* _ACTIVITY_
Search the entries below for the word "terminals" and copy each line that has it.

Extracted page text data
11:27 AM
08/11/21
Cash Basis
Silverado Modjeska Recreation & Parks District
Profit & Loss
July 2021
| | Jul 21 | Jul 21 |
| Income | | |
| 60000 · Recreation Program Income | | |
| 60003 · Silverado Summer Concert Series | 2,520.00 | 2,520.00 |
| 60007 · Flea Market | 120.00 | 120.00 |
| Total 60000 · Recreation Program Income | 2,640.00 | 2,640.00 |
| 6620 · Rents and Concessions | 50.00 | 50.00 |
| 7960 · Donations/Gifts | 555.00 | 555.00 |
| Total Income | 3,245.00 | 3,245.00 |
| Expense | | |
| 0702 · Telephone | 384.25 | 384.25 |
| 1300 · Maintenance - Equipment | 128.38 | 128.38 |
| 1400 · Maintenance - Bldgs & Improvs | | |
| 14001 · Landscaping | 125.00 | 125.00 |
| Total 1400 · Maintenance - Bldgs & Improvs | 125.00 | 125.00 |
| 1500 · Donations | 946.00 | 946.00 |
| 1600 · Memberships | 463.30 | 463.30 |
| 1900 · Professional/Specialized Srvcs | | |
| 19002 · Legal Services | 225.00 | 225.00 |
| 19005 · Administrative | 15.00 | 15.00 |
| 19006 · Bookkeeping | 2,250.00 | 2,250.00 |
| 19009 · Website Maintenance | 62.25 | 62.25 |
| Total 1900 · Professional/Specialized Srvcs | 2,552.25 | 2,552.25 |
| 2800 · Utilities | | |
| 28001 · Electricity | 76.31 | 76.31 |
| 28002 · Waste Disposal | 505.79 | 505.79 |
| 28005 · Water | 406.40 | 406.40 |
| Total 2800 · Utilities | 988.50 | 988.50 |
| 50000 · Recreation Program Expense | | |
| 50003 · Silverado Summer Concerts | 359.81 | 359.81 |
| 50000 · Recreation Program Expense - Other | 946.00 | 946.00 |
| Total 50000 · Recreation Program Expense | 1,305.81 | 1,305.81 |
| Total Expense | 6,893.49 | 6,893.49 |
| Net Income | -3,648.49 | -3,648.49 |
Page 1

* * *

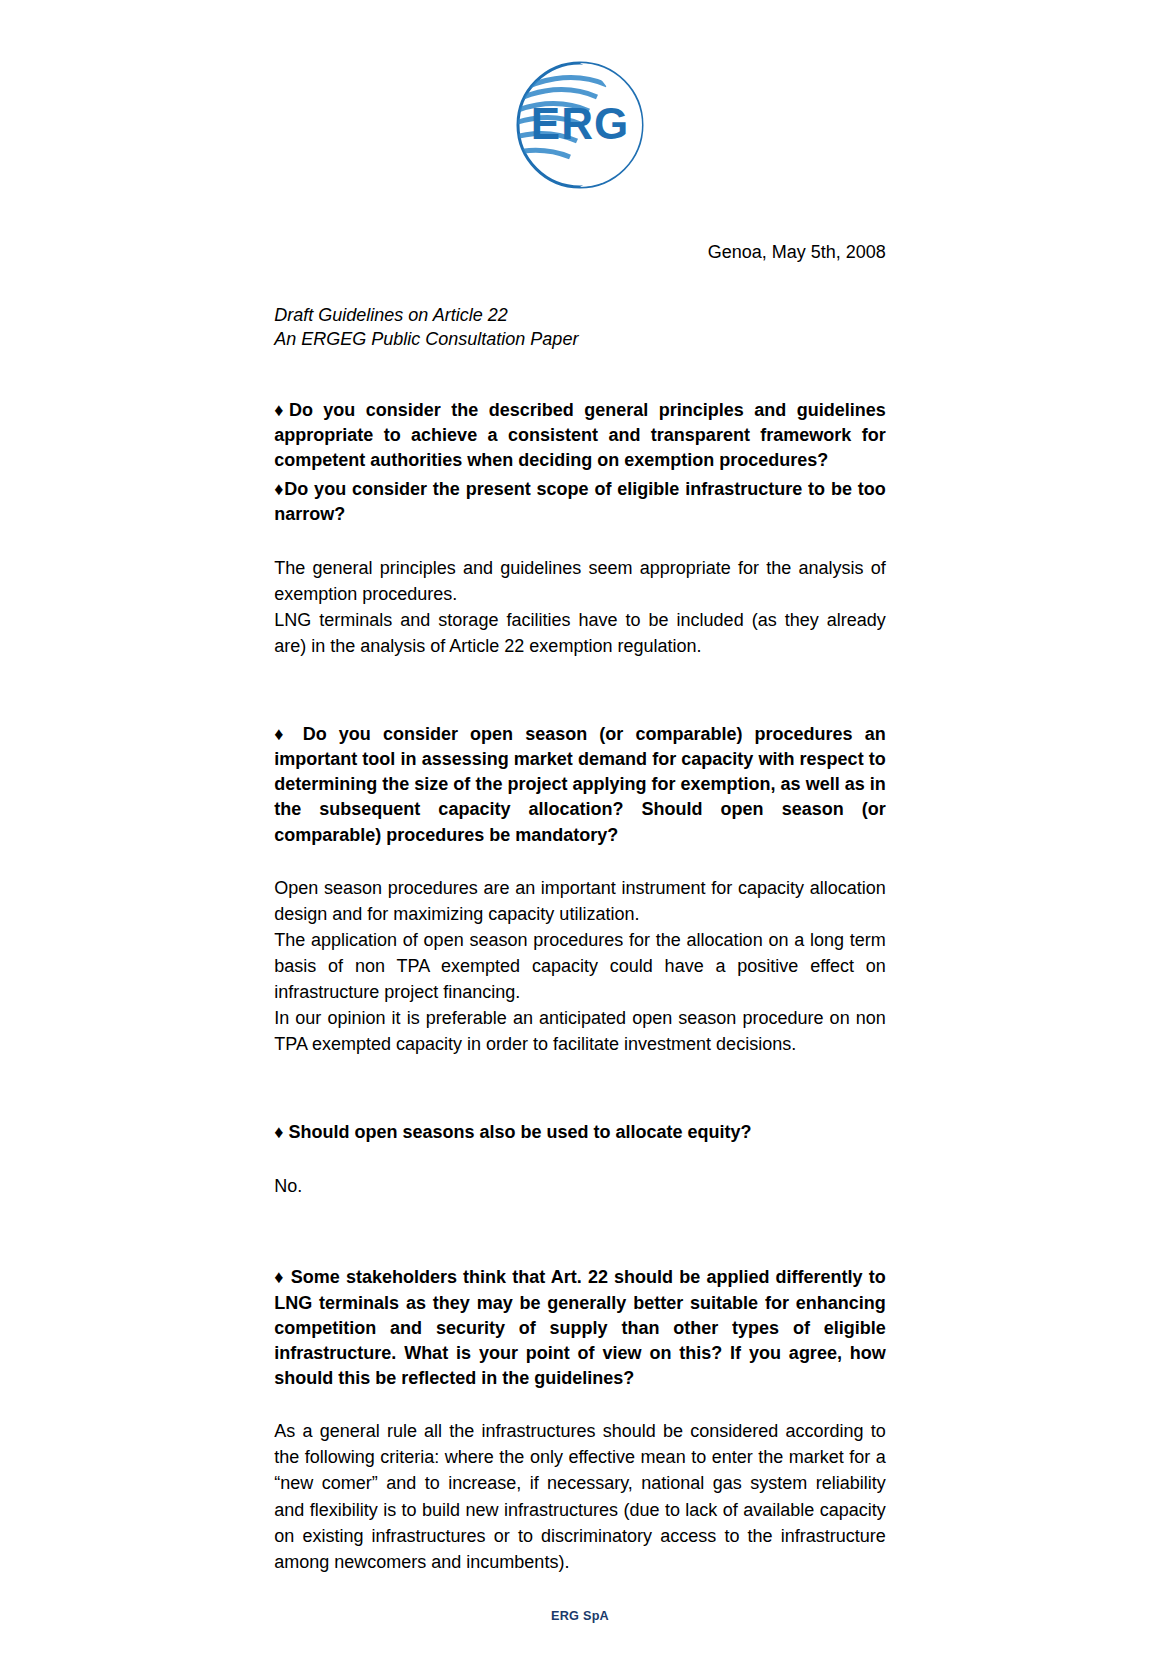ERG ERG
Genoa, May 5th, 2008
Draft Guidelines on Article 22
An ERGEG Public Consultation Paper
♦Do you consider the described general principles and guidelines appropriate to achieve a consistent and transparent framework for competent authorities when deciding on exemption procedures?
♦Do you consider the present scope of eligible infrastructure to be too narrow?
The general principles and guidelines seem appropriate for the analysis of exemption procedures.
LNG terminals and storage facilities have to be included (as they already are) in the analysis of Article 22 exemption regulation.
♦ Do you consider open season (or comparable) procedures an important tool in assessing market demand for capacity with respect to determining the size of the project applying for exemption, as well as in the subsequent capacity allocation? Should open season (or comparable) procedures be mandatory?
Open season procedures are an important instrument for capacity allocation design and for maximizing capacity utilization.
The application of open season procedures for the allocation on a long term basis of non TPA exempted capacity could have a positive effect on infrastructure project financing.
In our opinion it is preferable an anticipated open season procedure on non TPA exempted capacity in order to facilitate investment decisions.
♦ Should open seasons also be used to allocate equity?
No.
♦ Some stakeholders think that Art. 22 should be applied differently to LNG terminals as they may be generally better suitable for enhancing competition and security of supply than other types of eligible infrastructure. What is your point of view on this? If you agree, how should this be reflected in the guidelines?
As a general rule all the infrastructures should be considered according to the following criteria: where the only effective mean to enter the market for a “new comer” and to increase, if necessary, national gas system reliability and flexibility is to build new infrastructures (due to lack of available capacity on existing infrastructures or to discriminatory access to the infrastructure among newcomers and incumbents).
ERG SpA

--

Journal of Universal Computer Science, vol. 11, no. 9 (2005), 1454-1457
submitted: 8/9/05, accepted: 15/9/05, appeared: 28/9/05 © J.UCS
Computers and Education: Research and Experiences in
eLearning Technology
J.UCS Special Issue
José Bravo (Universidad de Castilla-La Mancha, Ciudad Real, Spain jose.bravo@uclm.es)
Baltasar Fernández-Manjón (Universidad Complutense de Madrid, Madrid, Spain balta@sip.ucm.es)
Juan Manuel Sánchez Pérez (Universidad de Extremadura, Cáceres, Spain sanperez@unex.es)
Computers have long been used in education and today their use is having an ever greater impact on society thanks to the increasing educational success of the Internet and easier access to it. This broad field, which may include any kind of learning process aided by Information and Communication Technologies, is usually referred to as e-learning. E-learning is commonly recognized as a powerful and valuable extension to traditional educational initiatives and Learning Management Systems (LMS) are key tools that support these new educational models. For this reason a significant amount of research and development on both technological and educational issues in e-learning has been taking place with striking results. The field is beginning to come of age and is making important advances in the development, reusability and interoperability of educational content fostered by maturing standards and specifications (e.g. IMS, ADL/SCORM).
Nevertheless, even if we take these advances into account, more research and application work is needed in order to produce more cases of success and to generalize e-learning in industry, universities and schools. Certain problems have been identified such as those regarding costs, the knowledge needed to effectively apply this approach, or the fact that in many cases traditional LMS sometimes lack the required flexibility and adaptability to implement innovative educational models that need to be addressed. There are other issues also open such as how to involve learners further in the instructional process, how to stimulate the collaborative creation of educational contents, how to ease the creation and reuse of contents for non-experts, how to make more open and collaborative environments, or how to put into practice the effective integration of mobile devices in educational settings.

* _ANSWER SPACE_
LNG terminals and storage facilities have to be included (as they already are) in the analysis of Article 22 exemption regulation.
♦ Some stakeholders think that Art. 22 should be applied differently to LNG terminals as they may be generally better suitable for enhancing competition and security of supply than other types of eligible infrastructure. What is your point of view on this? If you agree, how should this be reflected in the guidelines?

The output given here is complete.